The collapse of Rana Plaza, an eight-story commercial building outside Bangladesh’s capital city, in 2013 killed more than 1,200 workers, and most of them died while producing clothes for some of the world’s lowest wages. The garment sector’s deadliest accident owed to dubious construction permits, abusive labor policies, and more systemic problems. A heavily footnoted, absolutely depressing but crucial comics series reported by award-winning writer Anne Elizabeth Moore and drawn by artist collective Ladydrawers explores the industry and how our apparel purchases affect its majority-women workforce.
“The garment industry employs between one-sixth and one-seventh of all of the women on Earth, and therefore is probably the single-most responsible entity for the global gender wage gap,” writes Moore in Threadbare: Clothes, Sex & Trafficking, published by Microcosm.
Originally published at Truthout, Threadbare’s comics and essays demonstrate how the apparel industry is “keeping women in poverty around the world” and illuminates parallel issues such as its impact on how we discuss and understand sex work and human trafficking.
For example, thanks to a Cambodian anti-sex trafficking institution’s no-photography policy, Ellen Lindner’s lively visuals of assembly line–like interiors become crucial in depicting “so-called rehabilitation programs” — which sometimes include forced religious conversion and frequently recruit women against their will. Moore writes in “Out of the Factories” that these NGOs (non-governmental organizations) “restrict women’s employment options” by training them solely for apparel roles that are exploitative and subject to rampant discrimination; in turn, many of the women end up trading the jobs for better-paying sex work. Lindner’s thick black strokes contrast sharply with carnation and coral pinks here, and her expressive figures remind me of fellow graphic journalist Josh Neufeld’s. Her strip weathered the transition to print better than others in the book.
In another story, Moore and Julia Gfrörer track the phenomenon of fast fashion: an effort “to make stylish but affordable clothing available to the consumer” at the cost of “pushing new apparel items out the door in as few as six weeks.” Glossy ads — “the output of models’ underpaid labor” — take up the charge thereafter.
“Whether they’re dressed in factory uniforms, sensible slacks or glittery couture, women remain first-order targets of oppression for the fashion industry—which then proceeds to target them again as they line up to pay heavy markups on all the hottest styles,” reported Moore last year on the role of fast-fashion chains for Talking Points Memo.
The wiry, blue, hand-lettered copy and textured illustrations in Threadbare‘s “Fast Fashion” piece looked stronger online before being substantially reduced and shoehorned into five-by-seven-inch pages. Inexplicable web-to-print edits are most pronounced in the comic’s second half, where the art is crowded into one-third of the allotted space. This clumsy production also damages other important strips in the book, namely “The Business of Thrift” (Gfrörer) and “It’s the Money, Honey” (Lindner).

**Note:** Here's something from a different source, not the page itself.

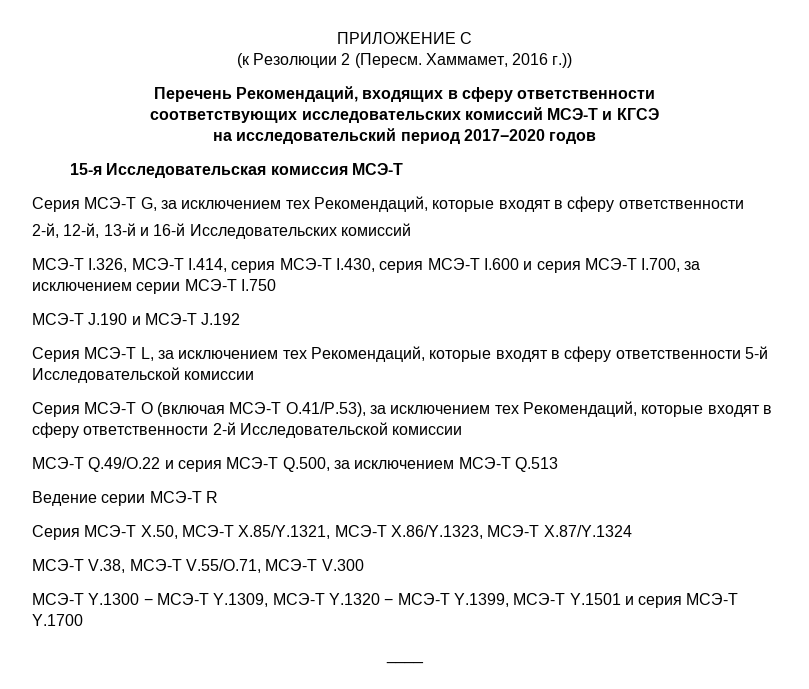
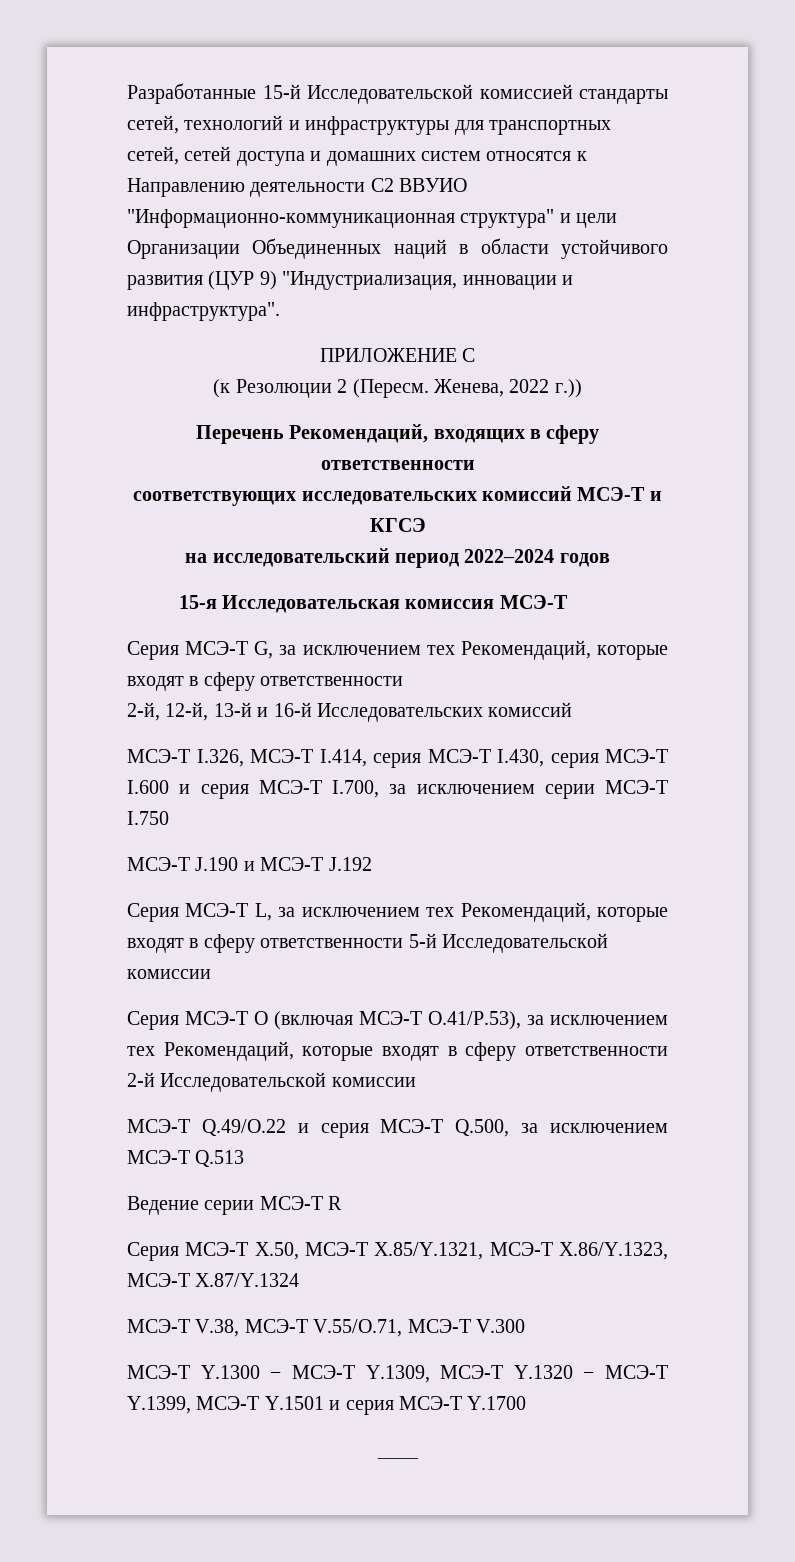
(336, 38) none -> [127,83,668,104] [127,115,611,135] [127,146,587,166] [127,178,468,197] [127,209,618,228] [127,238,668,259] [127,271,573,290] [127,302,280,321] Разработанные 15-й Исследовательской комиссией стандарты сетей, технологий и инфраструктуры для транспортных сетей, сетей доступа и домашних систем относятся к Направлению деятельности С2 ВВУИО "Информационно-коммуникационная структура" и цели Организации Объединенных наций в области устойчивого развития (ЦУР 9) "Индустриализация, инновации и инфраструктура". //
[425,53,549,67] Хаммамет, 2016 -> [433,379,550,397] Женева, 2022
[463,129,545,141] 2017−2020 -> [464,549,555,563] 2022–2024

Gfrörer’s marvelously frazzled lines may not get enough room here, but the impact of her choices resonates. In “Fast Fashion,” a depiction of a Bangladesh factory fire is “reflected” within an ornate dressing-table mirror — rightfully visualized near Gfrörer’s drawing of NYC’s Triangle Shirtwaist disaster, whose orange-red flames match the color of the first panel’s splashy patterned dresses. The artist also includes Tazreen Fashions Factory’s 2012 blaze, which killed more than 100 people working overtime shifts to meet orders for Walmart and more. Employees were kept at their machines even after the alarms rang. Five months later, bosses ignored dire warnings about new wall cracks at Rana Plaza, demanding factory workers report to work anyway. As the majority of the site’s workers were women, so too were the casualties of its collapse. Despite the setbacks it suffers in transitioning to print,Threadbare isn’t going to let us forget them, or the industry that marched them penniless to their graves.